Another part of the tests I was supposed to pass with my Java HTTP Server was making it be multithreaded. Basically making it so it can handle multiple requests at the same time.
With the power of Java libraries, and Java in general, this actually isn’t that difficult. Java has a few core libraries to make multithreading possible and using them is quite simple.
The main gist of the implementation of multithreading in Java is to, well, implement a runnable object that has a run function. What is in the run function should be what you want to multithread or have run concurrently. Why are we doing this? So when you make a new thread or use an executor, the program knows what to run on that thread.
So in the loop or wherever you would like to call the run function, you have to either make a new thread for each time you want to call the run function on a different thread, or just use an executor service instance. I used the latter.

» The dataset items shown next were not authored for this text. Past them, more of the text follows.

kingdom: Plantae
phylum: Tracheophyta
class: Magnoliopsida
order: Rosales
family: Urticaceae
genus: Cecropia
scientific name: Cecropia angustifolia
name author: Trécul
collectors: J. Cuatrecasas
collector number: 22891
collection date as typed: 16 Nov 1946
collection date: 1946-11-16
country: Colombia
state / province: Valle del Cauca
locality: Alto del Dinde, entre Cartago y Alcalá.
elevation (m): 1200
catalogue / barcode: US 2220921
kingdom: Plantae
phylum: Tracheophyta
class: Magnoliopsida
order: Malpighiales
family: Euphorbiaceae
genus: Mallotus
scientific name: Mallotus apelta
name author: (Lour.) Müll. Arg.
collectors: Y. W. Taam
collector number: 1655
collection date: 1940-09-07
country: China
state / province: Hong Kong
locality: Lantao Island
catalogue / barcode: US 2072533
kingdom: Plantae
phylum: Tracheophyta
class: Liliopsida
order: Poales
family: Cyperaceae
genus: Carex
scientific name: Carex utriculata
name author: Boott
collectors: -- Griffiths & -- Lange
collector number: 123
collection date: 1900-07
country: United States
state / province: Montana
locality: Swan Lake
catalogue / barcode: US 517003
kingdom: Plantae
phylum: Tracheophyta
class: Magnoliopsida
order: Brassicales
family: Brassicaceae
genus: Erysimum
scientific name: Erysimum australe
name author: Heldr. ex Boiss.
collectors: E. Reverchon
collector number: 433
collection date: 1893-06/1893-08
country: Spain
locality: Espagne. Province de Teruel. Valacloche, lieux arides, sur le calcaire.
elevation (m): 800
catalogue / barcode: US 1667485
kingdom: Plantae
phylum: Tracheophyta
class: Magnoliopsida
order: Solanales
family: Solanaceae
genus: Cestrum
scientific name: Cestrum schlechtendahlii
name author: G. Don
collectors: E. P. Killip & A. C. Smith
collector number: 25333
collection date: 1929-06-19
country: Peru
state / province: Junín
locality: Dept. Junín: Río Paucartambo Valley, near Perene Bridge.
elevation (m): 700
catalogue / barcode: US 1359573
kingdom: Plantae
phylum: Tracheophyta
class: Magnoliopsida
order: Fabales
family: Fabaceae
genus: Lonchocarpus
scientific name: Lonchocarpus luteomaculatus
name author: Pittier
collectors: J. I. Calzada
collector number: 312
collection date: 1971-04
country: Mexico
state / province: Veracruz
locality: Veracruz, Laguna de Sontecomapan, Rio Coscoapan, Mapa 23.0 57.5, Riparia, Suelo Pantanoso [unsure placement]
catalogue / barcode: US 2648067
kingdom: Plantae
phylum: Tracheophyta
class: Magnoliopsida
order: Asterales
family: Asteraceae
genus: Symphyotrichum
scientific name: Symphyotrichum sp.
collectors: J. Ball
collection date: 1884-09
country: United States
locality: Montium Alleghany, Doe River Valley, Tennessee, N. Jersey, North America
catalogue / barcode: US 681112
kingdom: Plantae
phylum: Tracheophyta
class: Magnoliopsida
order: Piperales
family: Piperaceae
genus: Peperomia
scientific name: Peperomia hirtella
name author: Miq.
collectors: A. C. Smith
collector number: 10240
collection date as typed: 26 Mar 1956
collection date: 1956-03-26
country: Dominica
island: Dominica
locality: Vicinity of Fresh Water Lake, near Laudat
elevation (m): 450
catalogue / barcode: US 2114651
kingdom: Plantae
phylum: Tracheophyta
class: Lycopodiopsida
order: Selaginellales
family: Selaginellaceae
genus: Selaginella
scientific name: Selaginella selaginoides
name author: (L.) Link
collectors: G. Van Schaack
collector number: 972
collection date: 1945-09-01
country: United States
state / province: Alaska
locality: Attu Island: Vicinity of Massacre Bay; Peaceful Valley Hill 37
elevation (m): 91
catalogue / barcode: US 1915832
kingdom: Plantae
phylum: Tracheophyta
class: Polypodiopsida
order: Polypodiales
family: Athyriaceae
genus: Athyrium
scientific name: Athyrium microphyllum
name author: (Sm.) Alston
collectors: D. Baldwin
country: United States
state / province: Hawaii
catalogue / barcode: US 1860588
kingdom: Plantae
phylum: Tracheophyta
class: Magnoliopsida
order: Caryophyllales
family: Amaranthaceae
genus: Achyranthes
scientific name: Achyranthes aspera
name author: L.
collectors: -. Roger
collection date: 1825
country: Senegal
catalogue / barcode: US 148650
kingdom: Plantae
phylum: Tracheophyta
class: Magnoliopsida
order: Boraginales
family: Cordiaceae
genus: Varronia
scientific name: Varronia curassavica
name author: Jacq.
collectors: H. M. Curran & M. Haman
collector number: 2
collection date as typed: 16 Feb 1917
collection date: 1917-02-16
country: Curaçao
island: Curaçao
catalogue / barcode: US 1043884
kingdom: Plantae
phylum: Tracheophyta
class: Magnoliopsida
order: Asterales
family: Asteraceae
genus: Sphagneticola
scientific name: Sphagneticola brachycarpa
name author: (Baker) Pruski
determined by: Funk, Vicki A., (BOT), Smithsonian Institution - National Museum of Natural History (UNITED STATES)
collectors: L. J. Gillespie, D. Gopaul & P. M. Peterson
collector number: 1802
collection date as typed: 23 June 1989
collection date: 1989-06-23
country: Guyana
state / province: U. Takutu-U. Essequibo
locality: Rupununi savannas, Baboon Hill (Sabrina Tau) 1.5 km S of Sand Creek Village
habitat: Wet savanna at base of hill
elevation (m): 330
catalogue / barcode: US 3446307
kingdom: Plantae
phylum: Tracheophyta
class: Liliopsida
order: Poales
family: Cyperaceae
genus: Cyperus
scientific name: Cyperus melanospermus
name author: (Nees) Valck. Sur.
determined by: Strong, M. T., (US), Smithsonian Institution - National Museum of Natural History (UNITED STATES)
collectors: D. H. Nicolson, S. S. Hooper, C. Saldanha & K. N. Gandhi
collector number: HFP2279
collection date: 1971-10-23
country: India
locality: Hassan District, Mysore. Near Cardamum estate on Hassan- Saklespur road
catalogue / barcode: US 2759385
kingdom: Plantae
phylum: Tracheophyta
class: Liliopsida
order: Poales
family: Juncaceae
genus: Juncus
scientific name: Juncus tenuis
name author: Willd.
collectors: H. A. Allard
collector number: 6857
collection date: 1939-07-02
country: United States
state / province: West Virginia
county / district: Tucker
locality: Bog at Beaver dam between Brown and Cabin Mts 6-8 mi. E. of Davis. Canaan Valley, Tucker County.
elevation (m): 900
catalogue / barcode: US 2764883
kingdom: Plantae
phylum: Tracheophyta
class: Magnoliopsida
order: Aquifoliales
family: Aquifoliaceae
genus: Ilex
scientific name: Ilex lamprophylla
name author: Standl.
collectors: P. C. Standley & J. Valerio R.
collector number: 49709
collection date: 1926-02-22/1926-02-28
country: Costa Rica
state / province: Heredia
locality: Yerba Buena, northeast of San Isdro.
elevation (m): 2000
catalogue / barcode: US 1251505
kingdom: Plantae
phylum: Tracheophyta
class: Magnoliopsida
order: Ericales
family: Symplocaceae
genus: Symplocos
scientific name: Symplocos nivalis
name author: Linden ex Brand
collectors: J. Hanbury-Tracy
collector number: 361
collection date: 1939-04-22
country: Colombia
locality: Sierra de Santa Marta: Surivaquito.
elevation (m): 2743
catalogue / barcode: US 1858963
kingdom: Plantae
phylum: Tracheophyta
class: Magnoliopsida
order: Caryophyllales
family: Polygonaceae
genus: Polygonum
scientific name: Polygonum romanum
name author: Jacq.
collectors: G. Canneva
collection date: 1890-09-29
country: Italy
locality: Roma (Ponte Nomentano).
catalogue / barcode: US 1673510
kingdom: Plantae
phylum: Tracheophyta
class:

An executor service instance is created with a thread pool to run the program on. It can be fixed or cached. I used fixed because I knew I wanted only an 8 thread pool.
ExecutorService threadPool = Executors.newFixedThreadPool(8);
And then, to use the runnable and to have the threading occur, have the executor service execute the instantiated runnable like this:
ServerRunnable runnable = new ServerRunnable(socket, port, baseDirectory);
threadPool.execute(runnable);
Or whatever the runnable looks like. Call this as many times as you want (within reason) in a loop of some sort or whatever. That is it, basically. Except for closing it down–when you want to close it down at whatever point call threadPool.shutdown();
and that’ll do it. Overall pretty simple.
I thought it would be harder, but Java really makes it easy. Thanks, Java.